A team of international researchers has developed a molecule capable of triggering cancer cell death by carrying chloride into cancer cell membranes. The molecule flushes the cells with salt and causes them to self-destruct, potentially paving the way for new types of anti-cancer drugs.
The international effort involves researchers from the UK, Texas and South Korea who have collaborated to develop a synthetic ion transporter with a chloride payload. Once it reaches the cancer cells, the chloride interacts with the sodium in the cell membranes and leads to its demise.
"This work shows how chloride transporters can work with sodium channels in cell membranes to cause an influx of salt into a cell," says the University of Southampton's Professor Phillip Gale, one of the study's co-authors. "We found we can trigger cell death with salt.”
The survival of cells in the human body is reliant on the regulation of ions inside their membranes. Upsetting the balance causes them to self-destruct through what is known as apoptosis, a mechanism the body uses to dispose of dangerous or damaged cells.
We have seen apoptosis form the basis of a number of cancer research efforts. The most recent being a cloaked DNA nanodevice that evades the body's immune system to hone in on leukemia and lymphoma cells to activate the suicide switch. The chloride-carrying molecule is the first to demonstrate the effects of salt on cancer cells, however, with the researchers also claiming it could bring benefits to sufferers of cystic fibrosis.

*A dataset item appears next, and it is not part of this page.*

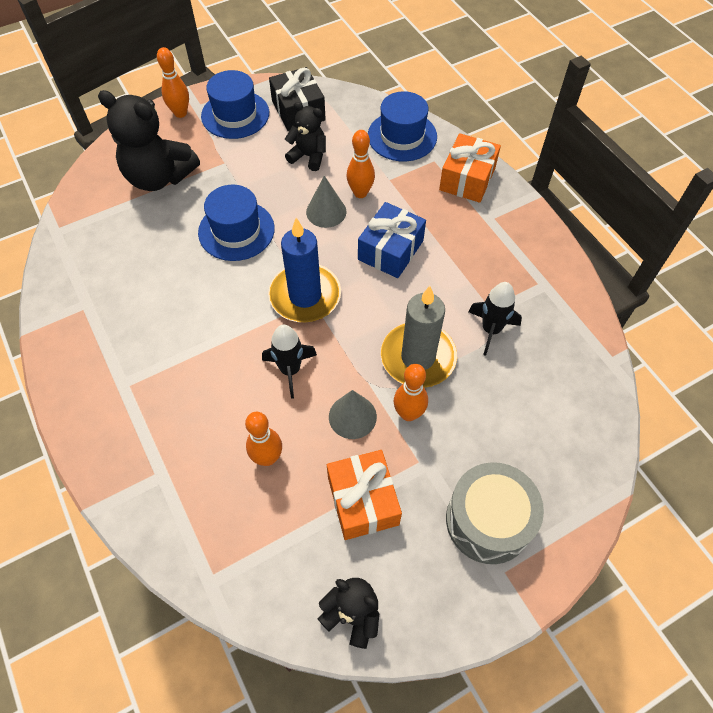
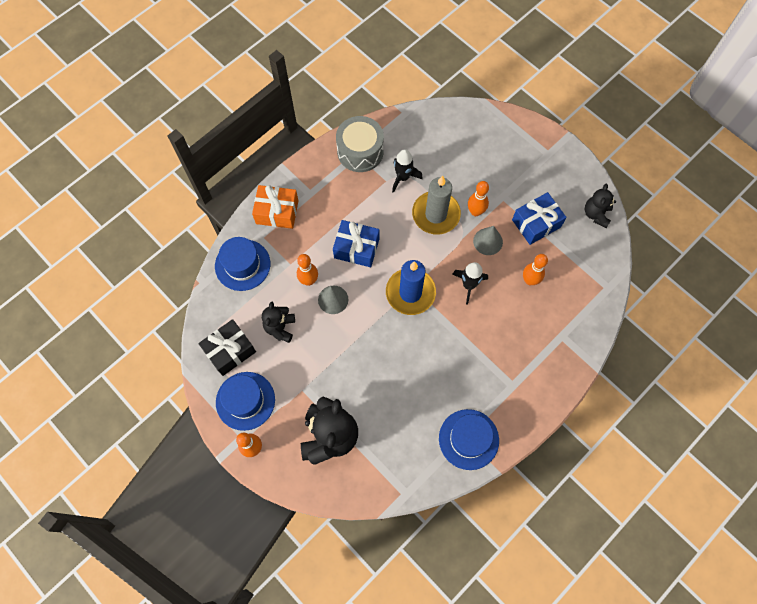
camera: 105 degrees left, 10 degrees up
blue hat [198,185,275,261] -> blue hat moved to [439,409,499,470]
orange gift [327,450,402,540] -> blue gift [512,192,567,245]
grey drum [446,462,544,564] -> grey drum moved to [336,116,384,172]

The molecule works by binding to the chloride ions in the cell's membranes. It then draws on the membrane's sodium channels, creating a blanket surrounding the ion and causing it to dissolve. The researchers first found this to be effective in a model with an artificial membrane, a team from South Korea's Yonsei University then tested its efficacy in cultured human cancer cells. An important finding was that the cell's ion balance was disrupted prior to the death of the cell, rather than resulting from the apoptotic process, indicating it was indeed the chloride payload causing its death.
"We have thus closed the loop and shown that this mechanism of chloride influx into the cell by a synthetic transporter does indeed trigger apoptosis," said Professor Jonathan Sessler from the University of Texas and one of the study's co-authors. "This is exciting because it points the way towards a new approach to anticancer drug development."
One complication the researchers will have to overcome for its molecule to be used in cancer treatments is limiting it to cancerous cells. As it stands, the molecule triggers the death of both cancerous and healthy cells so the team will need to modify the synthetic transporter to bind only to the more cancerous ones.
The team's research was published in the journal Nature Chemistry.